The police have the house surrounded, but the Pick Gang shoots their way in anyway, much to the consternation of his henchmen. Their griping means little to Pick, arriving through the backdoor with Denny, a waterlogged psychic, slung over his shoulder. She is to help him reach some sort of spiritual rapprochement with the ghost of his wife Hyacinth haunting the floor above with the spirit of her naked father chained to her bedpost.

To reach his wife Pick will have to pass through door after door of their Escher house, accompanied by Denny, while the dragging the man his gang just kidnapped, lashed securely to a chair. That would be Pick’s youngest son Manners, but some strange reason he does not recognize him as such, despite the efforts his increasingly restive men made to get him. Then things get a little surreal.

Keyhole is definitely a Guy Maddin film, which is cool, because the Canadian auteur might be the single most distinctive visual stylist working in film today. True, events in Keyhole do not always make strict logical sense, but it is consistently rewarding just watching Maddin subvert and reinvent the Old Dark House movie motifs.

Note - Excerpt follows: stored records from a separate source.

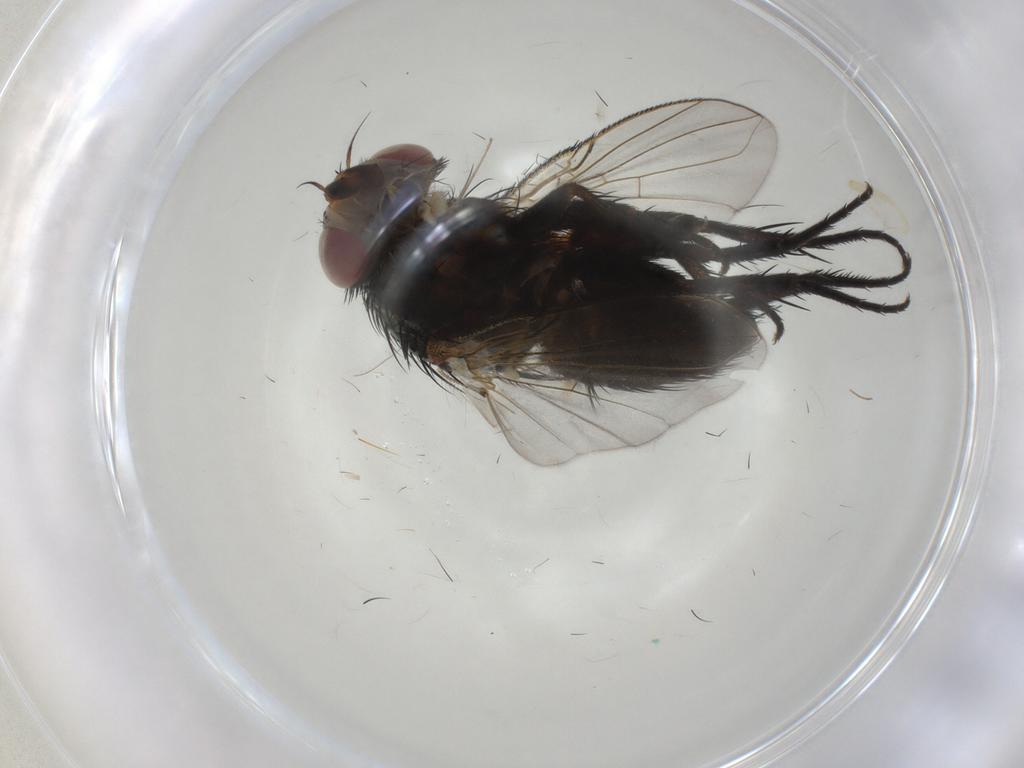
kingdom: Animalia
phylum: Arthropoda
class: Insecta
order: Diptera
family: Tachinidae
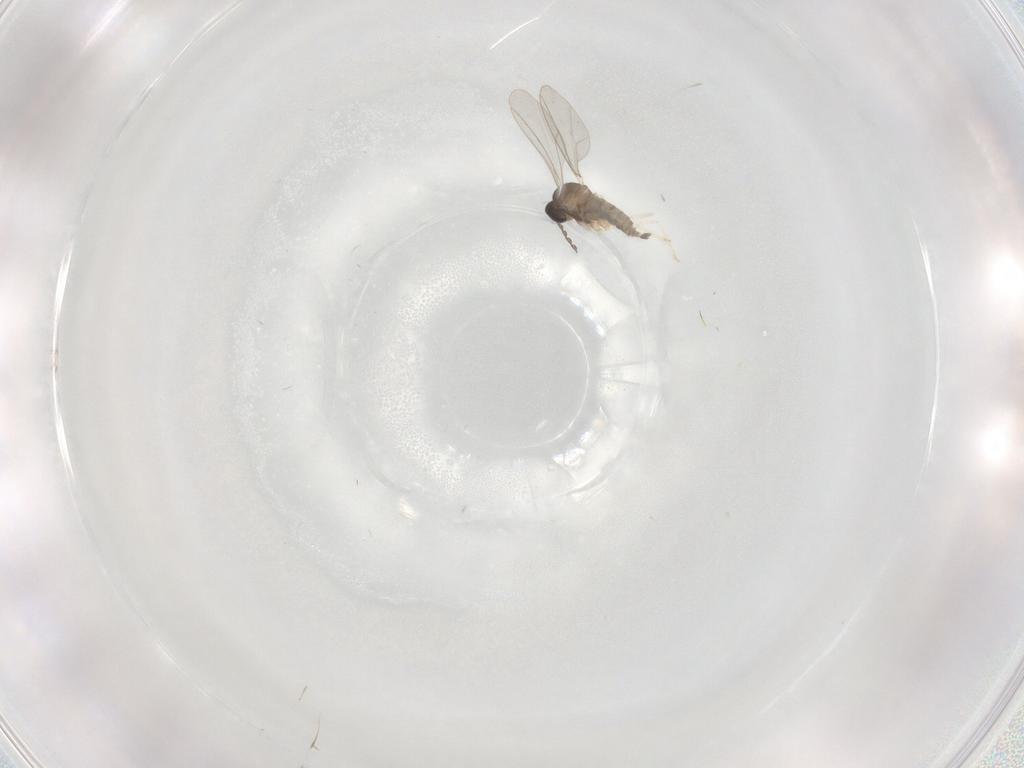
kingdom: Animalia
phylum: Arthropoda
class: Insecta
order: Diptera
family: Cecidomyiidae
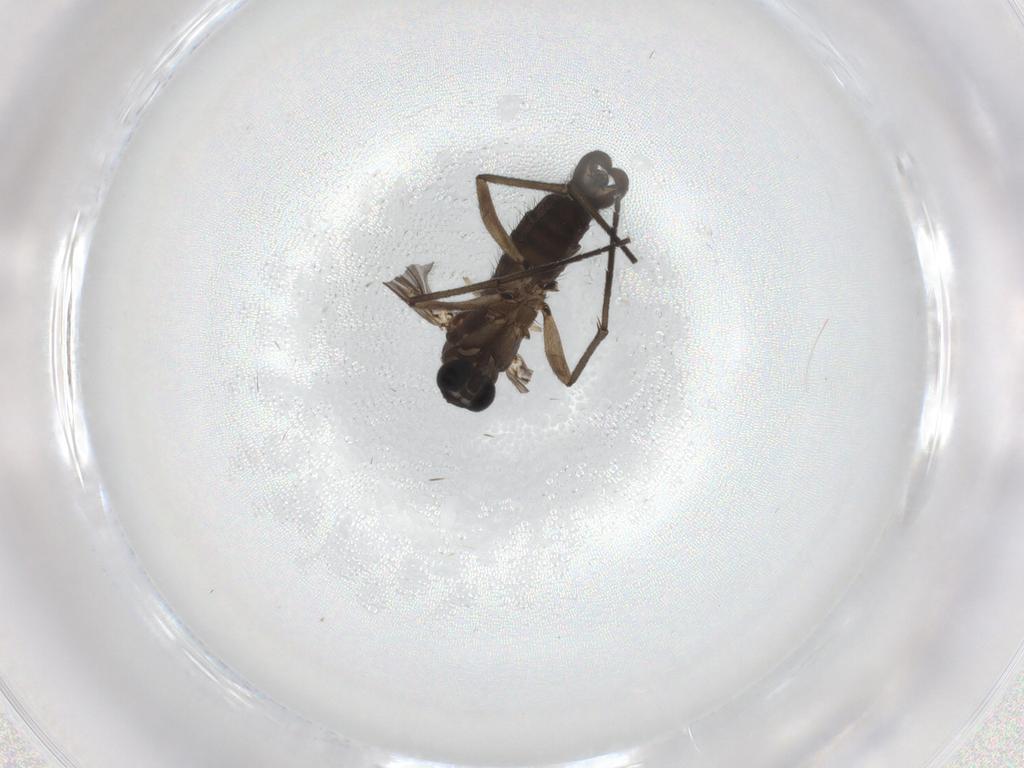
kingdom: Animalia
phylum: Arthropoda
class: Insecta
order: Diptera
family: Sciaridae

Even Manners Pick’s name pays homage to David Manners, the blue-blooded Canadian actor remembered as the ineffectual protagonist of Universal’s original Dracula and Mummy features.

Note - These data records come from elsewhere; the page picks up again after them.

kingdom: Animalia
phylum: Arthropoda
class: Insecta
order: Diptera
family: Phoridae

Considering how important the look and atmosphere is to Keyhole’s overall viewing experience, Maddin’s’ gets some critical assists from his crew. Benjamin Kasulke’s shimmering black-and-white cinematography is quite Maddin-worthy, but also true to the wonderful 1930’s and 1940’s bump-in-the-night films that inspired Keyhole. Production designer Ricardo Alms and set decorator Matt Holm have also created a richly detailed and thoroughly spooky environment, generously appointed with Freudian knickknacks throughout.

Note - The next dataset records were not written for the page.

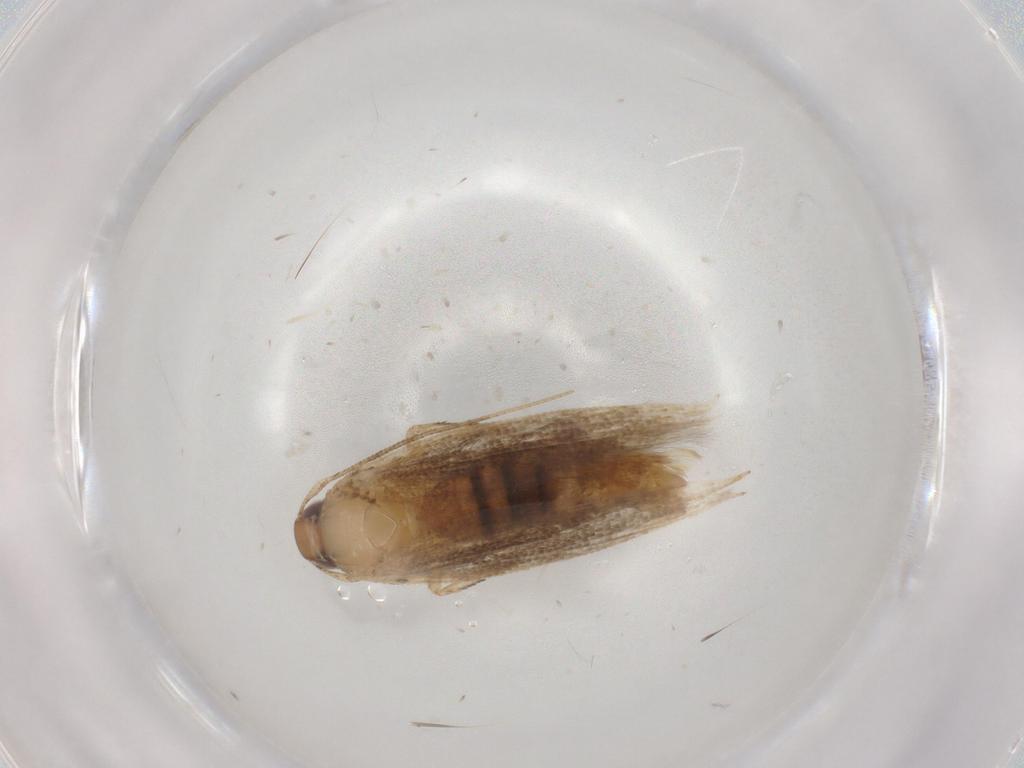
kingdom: Animalia
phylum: Arthropoda
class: Insecta
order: Lepidoptera
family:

Jason Patric plays the Homeric gangster with the perfect steely resolve and world-weary resignation. However, it is a bit difficult to see him and Isabella Rossellini as a couple, though their awkward chemistry is rather appropriate, given the dramatic context. Frankly, by its nature, Keyhole is not an actor’s film per se, largely using its supporting cast more as props than as flesh and blood characters. Yet, Brooke Palsson somehow conveys something human and vulnerable about Denny, before Maddin completely pulls the rug out from under everyone. To the joy of genre fans everywhere, Lars Von Trier and Uwe Boll regular Udo Kier is also on-hand, actually taking a straight and effective dramatic turn as the grieving Dr. Lemke.

If you like Maddin’s work (and you should), than you will like Keyhole. However, it is probably not the best starter film those previous unfamiliar with his bizarre quasi-genre fabulations (check out the often brilliant My Winnipeg first). Maddin is one of the few filmmakers with a genuinely unique vision and there are an awful lot of his visions in Keyhole. There is plenty of storyline as well, that is mostly linear and easy to follow, even if it does not completely fit together. Still, audiences should not sweat the details here. Keyhole is enthusiastically recommended to anyone looking to take a fever-trip on a cold winter’s night. A film for a real movie screen, Keyhole opens this Friday (4/6) in New York at the IFC Center.